In sum, the big problem with executing successful projects is solving this data science alignment problem—mapping the problem at hand to the the combination of methods you know.
In the social sciences, the best description of this problem I’ve seen of this is this paper: Machine Learning for Social Science: An Agnostic Approach
By agnostic, we mean that our general view is that in many instances there is no correct or true model that we target with machine learning methods, and there is no one best method that can be used for all applications of a data set. Instead, we advocate that researchers use the method that optimizes performance for their particular research task. Unlike in many computer science applications, this task will often not be prediction but may instead be discovery, measurement, description, or causal inference. How we evaluate the quality of a model and compare models will be specific to the research question.

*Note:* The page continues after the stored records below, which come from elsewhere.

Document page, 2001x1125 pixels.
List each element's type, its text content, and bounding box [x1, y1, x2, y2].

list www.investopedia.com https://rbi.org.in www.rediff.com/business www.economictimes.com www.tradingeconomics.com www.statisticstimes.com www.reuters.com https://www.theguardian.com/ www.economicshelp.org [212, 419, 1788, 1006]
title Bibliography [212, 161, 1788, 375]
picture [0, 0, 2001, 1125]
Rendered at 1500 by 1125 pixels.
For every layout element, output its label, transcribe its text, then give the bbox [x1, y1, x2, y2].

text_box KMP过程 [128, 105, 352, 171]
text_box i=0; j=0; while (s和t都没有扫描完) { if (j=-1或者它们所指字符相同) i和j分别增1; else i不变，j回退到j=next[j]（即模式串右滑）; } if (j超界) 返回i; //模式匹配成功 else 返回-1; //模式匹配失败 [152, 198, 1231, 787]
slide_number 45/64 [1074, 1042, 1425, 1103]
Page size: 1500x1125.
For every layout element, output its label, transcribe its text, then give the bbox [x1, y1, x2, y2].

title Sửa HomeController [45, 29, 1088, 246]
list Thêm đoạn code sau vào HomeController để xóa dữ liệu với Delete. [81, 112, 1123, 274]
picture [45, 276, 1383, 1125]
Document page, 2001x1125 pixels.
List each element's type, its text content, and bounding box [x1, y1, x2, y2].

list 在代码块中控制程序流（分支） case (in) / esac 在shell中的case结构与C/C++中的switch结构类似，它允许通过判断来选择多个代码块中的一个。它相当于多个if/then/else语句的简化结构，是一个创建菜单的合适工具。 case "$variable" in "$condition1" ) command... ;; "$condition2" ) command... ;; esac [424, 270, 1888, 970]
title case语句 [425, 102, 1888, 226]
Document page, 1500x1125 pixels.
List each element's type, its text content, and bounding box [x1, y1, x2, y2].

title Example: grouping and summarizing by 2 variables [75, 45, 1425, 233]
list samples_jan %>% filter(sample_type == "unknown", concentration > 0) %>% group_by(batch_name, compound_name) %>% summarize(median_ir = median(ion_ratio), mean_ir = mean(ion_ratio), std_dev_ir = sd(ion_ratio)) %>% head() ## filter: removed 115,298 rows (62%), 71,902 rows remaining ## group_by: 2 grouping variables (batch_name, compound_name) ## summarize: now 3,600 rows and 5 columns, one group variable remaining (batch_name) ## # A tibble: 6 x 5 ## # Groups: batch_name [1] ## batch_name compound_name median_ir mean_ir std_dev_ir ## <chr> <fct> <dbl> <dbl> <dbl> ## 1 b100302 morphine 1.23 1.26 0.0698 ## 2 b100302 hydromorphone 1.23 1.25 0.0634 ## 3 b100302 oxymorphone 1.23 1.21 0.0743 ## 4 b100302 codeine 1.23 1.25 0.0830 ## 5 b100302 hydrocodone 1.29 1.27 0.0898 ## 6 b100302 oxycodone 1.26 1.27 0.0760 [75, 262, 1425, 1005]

Here’s Norman with his basic definition of what makes something complex:
What makes something simple or complex? It’s not the number of dials or controls or how many features it has: It is whether the person using the device has a good conceptual model of how it operates.
Norman’s point in this book is that perceived complexity arises from a mismatch between the system of the thing as designed or as it exists and the conceptual model of the person using that system. How do we reduce complexity? Norman explains (emphasis mine):
Complexity can be tamed, but it requires considerable effort to do it well. Decreasing the number of buttons and displays is not the solution. The solution is to understand the total system, to design it in a way that allows all the pieces fit nicely together, so that initial learning as well as usage are both optimal.
The spaCy API for this task is aligned with this idea. It makes it easy to understand what you need to solve this problem: first you need a model, that model processes the text in various ways including tokenizing it and assigning a part of speech to each token. The tokens are saved with the document, so now you can do arbitrary things with them (like put them in a list if they’re nouns). This initial learning gets you closer to understanding the total system because it’s clear what objects exist and how you interact with them.
Tools for Doing and Thinking: Helping with the Data Science Alignment Problem
“Industrial-strength NLP” is a phrase you’ll see if you go back and look at an archived version of spacy.io. When I started using it, spaCy had a ton of functionality in order to get things done—which, when I started using it was exactly what I needed to do. However, as I matured as a data scientist, I started to think more about this alignment problem rather than just getting stuff done. Fortunately, as spaCy matured it expanded from a tool to help do natural language processing to a tool to help think about ways I could do natural language processing.
For example, if you go look at the spaCy Usage API docs, you’ll notice the guides are organized around NLP tasks. Organizing the things you can do in this way helps us with our original alignment problem: the ability to organize and “bucket” the types of tasks you can do is essential because you need to map them to the problem you’re trying to solve.